* **課題**
岩手県での無線移動運用を記した文章を、最後の文の後から書き継いでください。

* **課題文**

岩手県に存在する、陸地がわずかしか含まれない希少なグリッド・ロケーターのスクエアQM19での運用を目指しました。1日目は陸前高田市から運用を開始し、大槌町では伝搬のコンディションが上昇しました。2日目は釜石市と山田町で運用した後、目的地である宮古市QM19に到着。伝搬状態は不安定ながらもサテライトや1.9MHz帯などで多くの交信を記録しました。

8月10日(3日目) 宮古市から久慈市へ北上

宮古市で宿泊した翌朝、その北に隣接する下閉伊郡岩泉町まで約20kmを移動しました。海岸沿いは複雑な地形で広い空き地のような場所は見当たらず、川の堤防上に駐車スペースを見つけて運用しました。朝6時台では伝搬のコンディションが悪く、7MHz帯で国内局があまり聞こえなかったため、3.5MHz帯に出てみると調子が良く15QSOを記録しました。その後伝搬はやや上昇し28MHz帯でもQSOを記録しました。

続いて下閉伊郡田野畑村・下閉伊郡普代村・九戸郡野田村では、事前に調べておいた公園で運用しました(写真1)。田野畑村では7MHz帯の伝搬が悪く、このままパイルアップにならずに終了するかと思ったら、10MHz帯と14MHz帯が良くなり21MHz帯でも27QSOを記録しました。午後の普代村では伝搬のコンディションが低下し、18MHz帯以上はほとんど聞こえませんでした。夕方の野田村では7MHz帯が盛況で、日没の時刻が近づいてからの1.9/3.5MHz帯も順調に交信できました。


写真1 野田村での運用の様子

8月11日(4日目) 雨が降る中、久慈市から内陸部に向けて移動

久慈市では海岸近くの公園で運用を開始しました。伝搬のコンディションは前日の同時刻よりも低下した感じで、3.5MHz帯を多めに時間配分したところ、その後の7MHz帯で長時間のパイルアップになりました。途中で激しい雨に見舞われ、撤収時には雨で濡れてしまったものの、次の目的地である九戸郡洋野町に到着した頃には天気が回復しました。

洋野町からは18MHz帯から上の伝搬のコンディションが悪く、7から14MHz帯を中心に運用しました。軽米町は衛星のRS-44の時刻の都合で滞在時間が長めになりましたが、伝搬のコンディションは上がらず空振りCQが続きました(写真2)。夕方の九戸村では再び雨が激しくなったものの、ローバンドの伝搬は好調で多くのQSOを記録しました。

* **提供データ**
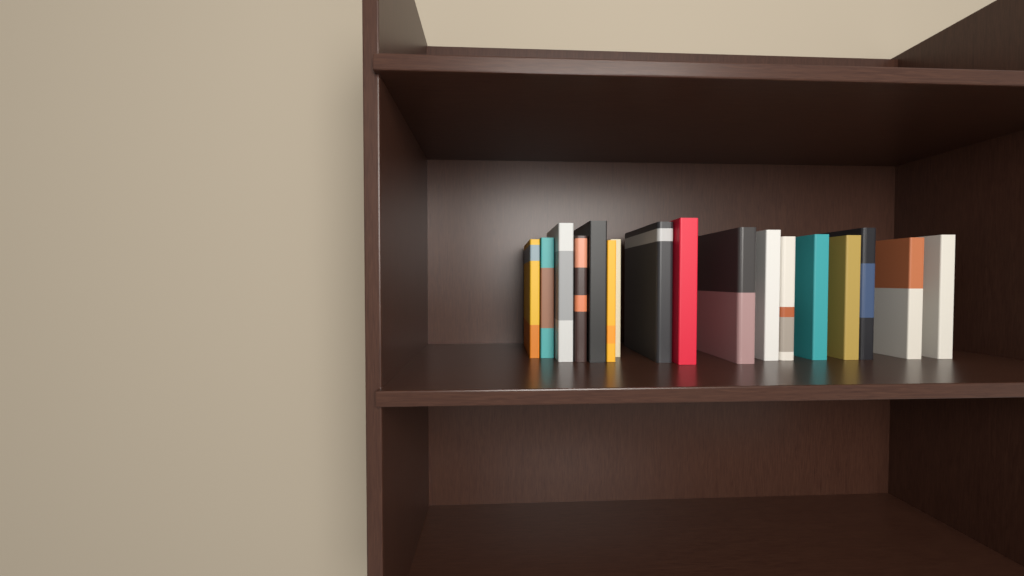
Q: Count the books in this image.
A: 17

* **解答**
写真2 軽米町での運用の様子

8月12日(5日目) 二戸市から雫石町まで、高速道路も使って長距離移動

この地域は、各市町村の面積が広いため、1日4か所での運用といっても移動距離が長く、高速道路を利用しました。まず、二戸市の公園で、例によって3.5MHz帯から運用を開始し、14QSOを記録しました。ここまでは予想通りだったところが、この日は伝搬のコンディションが良くて各バンドで多くのQSOが進み、弱いEスポが発生して28MHz帯で16QSOできました。しかし、50MHz帯ではQSOできませんでした。

続いて、サテライトを運用するため八幡平市に移動しました。高速道路を使って44kmを移動する予定だったところ、二戸市の運用時間を予定より延長したため、目的地に到着する前に衛星が来てしまう状況で、やむなくパーキングエリアで臨時に運用しました。

するとここで本格的なEスポが発生しており、伝搬のコンディションが好調だったことからこの場所でHF帯も運用することにしました。7MHz帯から28MHz帯に順にQSYすると各バンドともパイルアップが続きました。その間にEスポは弱くなってしまい50MHz帯ではQSOできませんでした。Eスポの発生を察知した時点で最初から50MHz帯にチャレンジしていれば結果は違ったかもしれません。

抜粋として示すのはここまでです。